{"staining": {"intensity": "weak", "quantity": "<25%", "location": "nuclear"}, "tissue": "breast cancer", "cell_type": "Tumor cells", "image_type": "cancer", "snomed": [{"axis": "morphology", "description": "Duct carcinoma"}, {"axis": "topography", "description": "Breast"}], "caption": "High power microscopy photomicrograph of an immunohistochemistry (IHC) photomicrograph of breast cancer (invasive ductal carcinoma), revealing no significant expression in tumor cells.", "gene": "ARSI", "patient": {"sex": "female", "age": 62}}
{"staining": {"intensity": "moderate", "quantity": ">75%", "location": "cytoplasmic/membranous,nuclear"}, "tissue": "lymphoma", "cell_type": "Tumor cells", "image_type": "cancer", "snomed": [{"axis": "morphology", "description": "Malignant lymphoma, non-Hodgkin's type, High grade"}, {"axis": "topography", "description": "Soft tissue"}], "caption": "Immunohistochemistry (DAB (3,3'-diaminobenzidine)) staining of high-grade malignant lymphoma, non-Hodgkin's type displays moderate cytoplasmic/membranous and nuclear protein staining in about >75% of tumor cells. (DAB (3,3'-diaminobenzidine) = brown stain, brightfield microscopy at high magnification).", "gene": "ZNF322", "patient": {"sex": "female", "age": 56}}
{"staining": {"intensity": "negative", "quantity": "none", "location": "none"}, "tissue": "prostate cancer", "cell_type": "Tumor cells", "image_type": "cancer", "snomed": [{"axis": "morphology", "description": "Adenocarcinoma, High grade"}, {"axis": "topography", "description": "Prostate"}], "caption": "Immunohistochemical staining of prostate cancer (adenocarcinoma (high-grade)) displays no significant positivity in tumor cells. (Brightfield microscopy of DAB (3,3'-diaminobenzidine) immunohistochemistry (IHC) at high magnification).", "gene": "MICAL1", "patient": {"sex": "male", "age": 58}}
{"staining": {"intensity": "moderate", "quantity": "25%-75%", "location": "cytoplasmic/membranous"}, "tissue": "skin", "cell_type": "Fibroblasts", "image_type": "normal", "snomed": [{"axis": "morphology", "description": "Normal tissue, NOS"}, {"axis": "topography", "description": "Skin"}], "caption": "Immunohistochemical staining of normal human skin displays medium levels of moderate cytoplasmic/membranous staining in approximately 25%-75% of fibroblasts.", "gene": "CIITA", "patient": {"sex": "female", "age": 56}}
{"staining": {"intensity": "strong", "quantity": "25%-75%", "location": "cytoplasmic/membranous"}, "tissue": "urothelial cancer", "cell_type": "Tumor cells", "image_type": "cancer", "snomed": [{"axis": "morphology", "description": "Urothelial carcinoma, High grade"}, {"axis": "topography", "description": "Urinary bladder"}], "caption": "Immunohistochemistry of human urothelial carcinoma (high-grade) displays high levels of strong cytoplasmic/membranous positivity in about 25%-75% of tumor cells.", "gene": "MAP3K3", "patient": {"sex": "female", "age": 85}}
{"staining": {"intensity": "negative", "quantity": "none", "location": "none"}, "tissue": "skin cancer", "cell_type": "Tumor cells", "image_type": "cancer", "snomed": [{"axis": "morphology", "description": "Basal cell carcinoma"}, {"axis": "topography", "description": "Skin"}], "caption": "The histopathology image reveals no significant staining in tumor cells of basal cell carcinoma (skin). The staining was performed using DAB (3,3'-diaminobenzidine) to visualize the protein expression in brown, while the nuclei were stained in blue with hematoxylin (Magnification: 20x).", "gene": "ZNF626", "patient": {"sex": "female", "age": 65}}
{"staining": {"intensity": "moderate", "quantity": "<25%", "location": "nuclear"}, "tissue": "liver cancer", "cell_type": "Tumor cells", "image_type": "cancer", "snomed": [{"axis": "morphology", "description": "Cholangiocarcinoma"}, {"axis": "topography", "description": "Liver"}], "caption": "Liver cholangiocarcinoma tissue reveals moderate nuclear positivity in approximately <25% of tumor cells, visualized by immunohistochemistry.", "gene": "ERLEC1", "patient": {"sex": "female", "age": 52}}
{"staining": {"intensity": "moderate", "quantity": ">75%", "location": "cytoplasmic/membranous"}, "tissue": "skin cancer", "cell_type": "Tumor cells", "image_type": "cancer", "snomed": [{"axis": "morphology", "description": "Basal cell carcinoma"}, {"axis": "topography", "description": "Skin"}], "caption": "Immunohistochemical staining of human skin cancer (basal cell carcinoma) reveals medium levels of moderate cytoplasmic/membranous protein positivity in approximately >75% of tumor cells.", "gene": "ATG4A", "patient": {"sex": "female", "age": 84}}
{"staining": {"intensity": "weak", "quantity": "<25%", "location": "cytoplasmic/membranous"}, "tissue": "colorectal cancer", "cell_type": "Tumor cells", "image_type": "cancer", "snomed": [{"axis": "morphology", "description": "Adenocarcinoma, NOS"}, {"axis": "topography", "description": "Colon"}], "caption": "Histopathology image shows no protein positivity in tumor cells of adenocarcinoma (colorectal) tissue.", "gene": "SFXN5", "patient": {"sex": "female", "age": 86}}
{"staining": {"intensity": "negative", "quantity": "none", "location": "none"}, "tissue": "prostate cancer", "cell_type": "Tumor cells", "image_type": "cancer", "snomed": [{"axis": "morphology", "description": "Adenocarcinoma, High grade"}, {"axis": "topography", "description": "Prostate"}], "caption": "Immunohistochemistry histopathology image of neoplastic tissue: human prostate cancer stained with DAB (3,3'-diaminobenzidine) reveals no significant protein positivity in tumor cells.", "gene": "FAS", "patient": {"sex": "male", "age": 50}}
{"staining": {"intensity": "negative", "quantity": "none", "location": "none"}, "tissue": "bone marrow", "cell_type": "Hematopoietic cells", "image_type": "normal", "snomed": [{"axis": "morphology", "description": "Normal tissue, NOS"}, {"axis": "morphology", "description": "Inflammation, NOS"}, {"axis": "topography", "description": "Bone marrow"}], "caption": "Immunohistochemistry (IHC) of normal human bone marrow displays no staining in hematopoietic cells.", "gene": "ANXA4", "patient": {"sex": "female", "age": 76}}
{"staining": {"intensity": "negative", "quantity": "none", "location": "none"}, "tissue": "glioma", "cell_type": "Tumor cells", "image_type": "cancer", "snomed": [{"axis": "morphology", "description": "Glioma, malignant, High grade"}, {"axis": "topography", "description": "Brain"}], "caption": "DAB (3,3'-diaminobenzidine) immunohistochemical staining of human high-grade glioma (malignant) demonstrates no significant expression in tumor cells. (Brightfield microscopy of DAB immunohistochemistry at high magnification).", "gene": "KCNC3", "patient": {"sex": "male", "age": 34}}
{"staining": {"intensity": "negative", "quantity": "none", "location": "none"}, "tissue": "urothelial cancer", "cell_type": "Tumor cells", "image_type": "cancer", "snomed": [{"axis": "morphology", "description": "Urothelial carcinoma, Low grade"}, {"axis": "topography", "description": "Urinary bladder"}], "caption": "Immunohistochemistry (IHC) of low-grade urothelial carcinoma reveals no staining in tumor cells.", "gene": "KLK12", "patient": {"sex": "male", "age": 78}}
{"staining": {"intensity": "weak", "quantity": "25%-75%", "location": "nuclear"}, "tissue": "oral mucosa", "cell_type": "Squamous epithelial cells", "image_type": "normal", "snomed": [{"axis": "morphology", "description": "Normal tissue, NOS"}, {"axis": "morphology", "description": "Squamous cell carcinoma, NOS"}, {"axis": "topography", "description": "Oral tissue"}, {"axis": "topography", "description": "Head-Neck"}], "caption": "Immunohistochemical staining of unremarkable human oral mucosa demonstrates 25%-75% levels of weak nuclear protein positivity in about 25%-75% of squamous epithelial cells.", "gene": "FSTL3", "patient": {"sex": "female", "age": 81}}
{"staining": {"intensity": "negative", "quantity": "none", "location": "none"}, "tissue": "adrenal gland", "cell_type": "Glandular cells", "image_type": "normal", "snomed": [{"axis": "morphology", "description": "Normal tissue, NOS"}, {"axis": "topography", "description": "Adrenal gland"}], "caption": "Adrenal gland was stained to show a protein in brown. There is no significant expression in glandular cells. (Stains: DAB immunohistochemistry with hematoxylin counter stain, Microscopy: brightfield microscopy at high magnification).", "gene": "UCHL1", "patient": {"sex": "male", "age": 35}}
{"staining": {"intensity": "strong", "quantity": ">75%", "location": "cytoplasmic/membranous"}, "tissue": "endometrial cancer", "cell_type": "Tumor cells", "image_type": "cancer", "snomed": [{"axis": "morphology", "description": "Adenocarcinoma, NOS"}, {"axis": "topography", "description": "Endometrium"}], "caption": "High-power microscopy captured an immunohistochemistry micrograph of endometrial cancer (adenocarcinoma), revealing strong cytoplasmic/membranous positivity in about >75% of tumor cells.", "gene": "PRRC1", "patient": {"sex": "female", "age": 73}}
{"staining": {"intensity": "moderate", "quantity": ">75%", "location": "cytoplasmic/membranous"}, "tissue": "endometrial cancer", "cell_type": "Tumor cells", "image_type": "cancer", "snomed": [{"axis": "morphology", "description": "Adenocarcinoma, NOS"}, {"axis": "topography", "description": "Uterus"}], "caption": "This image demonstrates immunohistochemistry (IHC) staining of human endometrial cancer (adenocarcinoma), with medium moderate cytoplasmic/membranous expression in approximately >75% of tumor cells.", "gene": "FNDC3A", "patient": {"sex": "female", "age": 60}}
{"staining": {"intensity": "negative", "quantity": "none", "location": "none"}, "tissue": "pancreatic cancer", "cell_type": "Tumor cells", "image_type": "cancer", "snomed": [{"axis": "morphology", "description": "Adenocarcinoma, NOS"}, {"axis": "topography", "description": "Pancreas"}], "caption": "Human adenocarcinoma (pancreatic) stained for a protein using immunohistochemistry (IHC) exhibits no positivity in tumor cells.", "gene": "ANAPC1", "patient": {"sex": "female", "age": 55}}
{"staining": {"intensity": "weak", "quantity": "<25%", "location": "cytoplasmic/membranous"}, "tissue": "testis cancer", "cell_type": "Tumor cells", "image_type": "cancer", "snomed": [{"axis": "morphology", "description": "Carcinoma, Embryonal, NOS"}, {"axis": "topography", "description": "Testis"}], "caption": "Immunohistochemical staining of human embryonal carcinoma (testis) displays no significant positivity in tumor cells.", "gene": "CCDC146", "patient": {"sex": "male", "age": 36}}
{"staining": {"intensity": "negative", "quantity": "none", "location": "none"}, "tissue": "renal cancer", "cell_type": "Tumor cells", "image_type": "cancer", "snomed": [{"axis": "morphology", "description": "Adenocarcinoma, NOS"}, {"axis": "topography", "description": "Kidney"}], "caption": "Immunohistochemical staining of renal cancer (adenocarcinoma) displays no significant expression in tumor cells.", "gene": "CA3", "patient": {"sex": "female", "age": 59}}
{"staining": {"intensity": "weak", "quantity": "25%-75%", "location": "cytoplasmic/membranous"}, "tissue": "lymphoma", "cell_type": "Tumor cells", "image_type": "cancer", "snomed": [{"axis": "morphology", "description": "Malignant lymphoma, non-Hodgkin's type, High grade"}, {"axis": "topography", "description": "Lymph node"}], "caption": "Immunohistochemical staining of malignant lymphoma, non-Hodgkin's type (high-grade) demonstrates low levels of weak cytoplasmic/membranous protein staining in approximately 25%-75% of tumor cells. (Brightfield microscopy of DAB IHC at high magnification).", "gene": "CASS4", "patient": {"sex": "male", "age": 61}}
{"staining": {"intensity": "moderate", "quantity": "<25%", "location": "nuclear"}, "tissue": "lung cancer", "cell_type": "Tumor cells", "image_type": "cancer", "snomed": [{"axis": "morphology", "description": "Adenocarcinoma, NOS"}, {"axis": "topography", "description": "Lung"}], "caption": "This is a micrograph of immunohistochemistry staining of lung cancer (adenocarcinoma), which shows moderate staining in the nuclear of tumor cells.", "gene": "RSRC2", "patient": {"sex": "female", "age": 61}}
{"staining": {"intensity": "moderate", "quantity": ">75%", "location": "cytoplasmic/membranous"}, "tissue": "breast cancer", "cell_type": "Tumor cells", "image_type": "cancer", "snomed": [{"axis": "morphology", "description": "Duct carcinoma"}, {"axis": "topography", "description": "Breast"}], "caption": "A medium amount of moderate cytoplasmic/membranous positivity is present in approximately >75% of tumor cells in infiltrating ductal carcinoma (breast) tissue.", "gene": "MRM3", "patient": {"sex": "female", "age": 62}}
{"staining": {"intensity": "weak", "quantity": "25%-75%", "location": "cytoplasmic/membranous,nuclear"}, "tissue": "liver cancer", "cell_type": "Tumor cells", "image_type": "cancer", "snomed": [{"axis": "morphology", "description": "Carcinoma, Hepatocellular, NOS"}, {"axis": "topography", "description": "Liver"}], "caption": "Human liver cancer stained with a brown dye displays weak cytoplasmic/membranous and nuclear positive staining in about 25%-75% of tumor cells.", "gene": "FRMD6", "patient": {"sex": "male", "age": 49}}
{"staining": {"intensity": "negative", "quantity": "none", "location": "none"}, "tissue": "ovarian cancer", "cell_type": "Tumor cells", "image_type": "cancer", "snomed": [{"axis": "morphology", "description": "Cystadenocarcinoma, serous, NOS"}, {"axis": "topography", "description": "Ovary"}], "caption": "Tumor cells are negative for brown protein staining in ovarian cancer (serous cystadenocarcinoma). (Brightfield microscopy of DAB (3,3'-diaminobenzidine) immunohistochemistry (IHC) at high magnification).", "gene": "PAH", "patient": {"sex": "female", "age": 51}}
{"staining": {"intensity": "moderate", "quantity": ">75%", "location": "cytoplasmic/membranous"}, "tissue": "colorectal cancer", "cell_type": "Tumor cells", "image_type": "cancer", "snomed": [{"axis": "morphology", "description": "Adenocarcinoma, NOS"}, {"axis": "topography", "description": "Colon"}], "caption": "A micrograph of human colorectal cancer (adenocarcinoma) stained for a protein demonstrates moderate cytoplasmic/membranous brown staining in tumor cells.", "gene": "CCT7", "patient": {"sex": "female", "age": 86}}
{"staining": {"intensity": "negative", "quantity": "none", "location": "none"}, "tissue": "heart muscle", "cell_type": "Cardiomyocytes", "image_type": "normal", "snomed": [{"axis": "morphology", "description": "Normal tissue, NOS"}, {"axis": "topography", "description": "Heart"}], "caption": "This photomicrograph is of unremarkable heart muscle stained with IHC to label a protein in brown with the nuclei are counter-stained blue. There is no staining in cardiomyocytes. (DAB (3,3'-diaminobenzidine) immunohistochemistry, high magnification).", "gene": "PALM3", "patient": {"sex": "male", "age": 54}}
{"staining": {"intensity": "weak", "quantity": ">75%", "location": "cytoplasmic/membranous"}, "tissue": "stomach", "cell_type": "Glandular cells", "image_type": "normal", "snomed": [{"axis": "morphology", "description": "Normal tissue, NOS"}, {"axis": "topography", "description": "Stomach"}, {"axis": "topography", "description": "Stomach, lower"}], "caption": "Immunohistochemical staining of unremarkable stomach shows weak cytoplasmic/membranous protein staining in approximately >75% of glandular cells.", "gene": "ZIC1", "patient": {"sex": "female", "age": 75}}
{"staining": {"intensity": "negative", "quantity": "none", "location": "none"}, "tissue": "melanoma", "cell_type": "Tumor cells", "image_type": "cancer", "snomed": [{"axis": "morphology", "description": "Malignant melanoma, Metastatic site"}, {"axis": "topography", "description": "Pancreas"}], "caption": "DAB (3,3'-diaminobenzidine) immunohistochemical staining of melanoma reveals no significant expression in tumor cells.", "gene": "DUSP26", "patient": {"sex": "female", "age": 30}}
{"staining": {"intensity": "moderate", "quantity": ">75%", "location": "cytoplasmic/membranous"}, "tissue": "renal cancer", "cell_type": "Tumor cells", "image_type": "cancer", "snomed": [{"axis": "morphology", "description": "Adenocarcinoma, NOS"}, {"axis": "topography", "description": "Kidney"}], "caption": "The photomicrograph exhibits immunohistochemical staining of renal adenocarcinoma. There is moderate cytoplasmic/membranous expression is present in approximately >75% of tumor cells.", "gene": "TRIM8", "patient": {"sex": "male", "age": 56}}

**TRY IT**.
Taking the listing above as the source, transcribe only the lines starting at the line with "micrograph of human" and going through the line with "of unremarkable stomach", unaltered and with both ends included.

**WRITTEN REPLY**.
{"staining": {"intensity": "moderate", "quantity": ">75%", "location": "cytoplasmic/membranous"}, "tissue": "colorectal cancer", "cell_type": "Tumor cells", "image_type": "cancer", "snomed": [{"axis": "morphology", "description": "Adenocarcinoma, NOS"}, {"axis": "topography", "description": "Colon"}], "caption": "A micrograph of human colorectal cancer (adenocarcinoma) stained for a protein demonstrates moderate cytoplasmic/membranous brown staining in tumor cells.", "gene": "CCT7", "patient": {"sex": "female", "age": 86}}
{"staining": {"intensity": "negative", "quantity": "none", "location": "none"}, "tissue": "heart muscle", "cell_type": "Cardiomyocytes", "image_type": "normal", "snomed": [{"axis": "morphology", "description": "Normal tissue, NOS"}, {"axis": "topography", "description": "Heart"}], "caption": "This photomicrograph is of unremarkable heart muscle stained with IHC to label a protein in brown with the nuclei are counter-stained blue. There is no staining in cardiomyocytes. (DAB (3,3'-diaminobenzidine) immunohistochemistry, high magnification).", "gene": "PALM3", "patient": {"sex": "male", "age": 54}}
{"staining": {"intensity": "weak", "quantity": ">75%", "location": "cytoplasmic/membranous"}, "tissue": "stomach", "cell_type": "Glandular cells", "image_type": "normal", "snomed": [{"axis": "morphology", "description": "Normal tissue, NOS"}, {"axis": "topography", "description": "Stomach"}, {"axis": "topography", "description": "Stomach, lower"}], "caption": "Immunohistochemical staining of unremarkable stomach shows weak cytoplasmic/membranous protein staining in approximately >75% of glandular cells.", "gene": "ZIC1", "patient": {"sex": "female", "age": 75}}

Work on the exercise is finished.